ABOUT THIS TASK - Every record, down to the last line, must be given again exactly.

DATASET EXTRACT -
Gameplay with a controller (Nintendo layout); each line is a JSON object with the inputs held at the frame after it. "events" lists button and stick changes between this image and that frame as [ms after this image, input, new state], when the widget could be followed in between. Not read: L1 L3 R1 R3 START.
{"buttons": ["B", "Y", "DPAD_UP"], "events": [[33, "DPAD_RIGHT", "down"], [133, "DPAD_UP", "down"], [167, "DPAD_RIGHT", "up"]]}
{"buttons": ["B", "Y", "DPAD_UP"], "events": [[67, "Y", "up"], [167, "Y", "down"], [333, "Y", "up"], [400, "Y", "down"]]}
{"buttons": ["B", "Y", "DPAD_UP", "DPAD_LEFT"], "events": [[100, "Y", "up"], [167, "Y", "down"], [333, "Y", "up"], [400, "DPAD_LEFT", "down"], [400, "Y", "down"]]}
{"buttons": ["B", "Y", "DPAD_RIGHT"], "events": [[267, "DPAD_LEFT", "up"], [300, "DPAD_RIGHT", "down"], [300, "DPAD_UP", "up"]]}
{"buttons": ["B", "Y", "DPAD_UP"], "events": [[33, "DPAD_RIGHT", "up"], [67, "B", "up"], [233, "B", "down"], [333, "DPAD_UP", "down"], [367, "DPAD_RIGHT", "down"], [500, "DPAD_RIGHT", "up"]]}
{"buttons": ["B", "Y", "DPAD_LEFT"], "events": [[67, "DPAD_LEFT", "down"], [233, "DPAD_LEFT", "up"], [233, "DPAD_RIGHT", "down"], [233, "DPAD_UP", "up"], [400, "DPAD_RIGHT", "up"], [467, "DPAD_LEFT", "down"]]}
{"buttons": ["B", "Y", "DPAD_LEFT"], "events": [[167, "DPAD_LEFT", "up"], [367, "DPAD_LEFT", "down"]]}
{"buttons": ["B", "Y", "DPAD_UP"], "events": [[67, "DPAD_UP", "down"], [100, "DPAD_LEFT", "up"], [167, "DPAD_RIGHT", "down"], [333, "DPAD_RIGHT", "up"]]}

WRITTEN SOLUTION -
Gameplay with a controller (Nintendo layout); each line is a JSON object with the inputs held at the frame after it. "events" lists button and stick changes between this image and that frame as [ms after this image, input, new state], when the widget could be followed in between. Not read: L1 L3 R1 R3 START.
{"buttons": ["B", "Y", "DPAD_UP"], "events": [[33, "DPAD_RIGHT", "down"], [133, "DPAD_UP", "down"], [167, "DPAD_RIGHT", "up"]]}
{"buttons": ["B", "Y", "DPAD_UP"], "events": [[67, "Y", "up"], [167, "Y", "down"], [333, "Y", "up"], [400, "Y", "down"]]}
{"buttons": ["B", "Y", "DPAD_UP", "DPAD_LEFT"], "events": [[100, "Y", "up"], [167, "Y", "down"], [333, "Y", "up"], [400, "DPAD_LEFT", "down"], [400, "Y", "down"]]}
{"buttons": ["B", "Y", "DPAD_RIGHT"], "events": [[267, "DPAD_LEFT", "up"], [300, "DPAD_RIGHT", "down"], [300, "DPAD_UP", "up"]]}
{"buttons": ["B", "Y", "DPAD_UP"], "events": [[33, "DPAD_RIGHT", "up"], [67, "B", "up"], [233, "B", "down"], [333, "DPAD_UP", "down"], [367, "DPAD_RIGHT", "down"], [500, "DPAD_RIGHT", "up"]]}
{"buttons": ["B", "Y", "DPAD_LEFT"], "events": [[67, "DPAD_LEFT", "down"], [233, "DPAD_LEFT", "up"], [233, "DPAD_RIGHT", "down"], [233, "DPAD_UP", "up"], [400, "DPAD_RIGHT", "up"], [467, "DPAD_LEFT", "down"]]}
{"buttons": ["B", "Y", "DPAD_LEFT"], "events": [[167, "DPAD_LEFT", "up"], [367, "DPAD_LEFT", "down"]]}
{"buttons": ["B", "Y", "DPAD_UP"], "events": [[67, "DPAD_UP", "down"], [100, "DPAD_LEFT", "up"], [167, "DPAD_RIGHT", "down"], [333, "DPAD_RIGHT", "up"]]}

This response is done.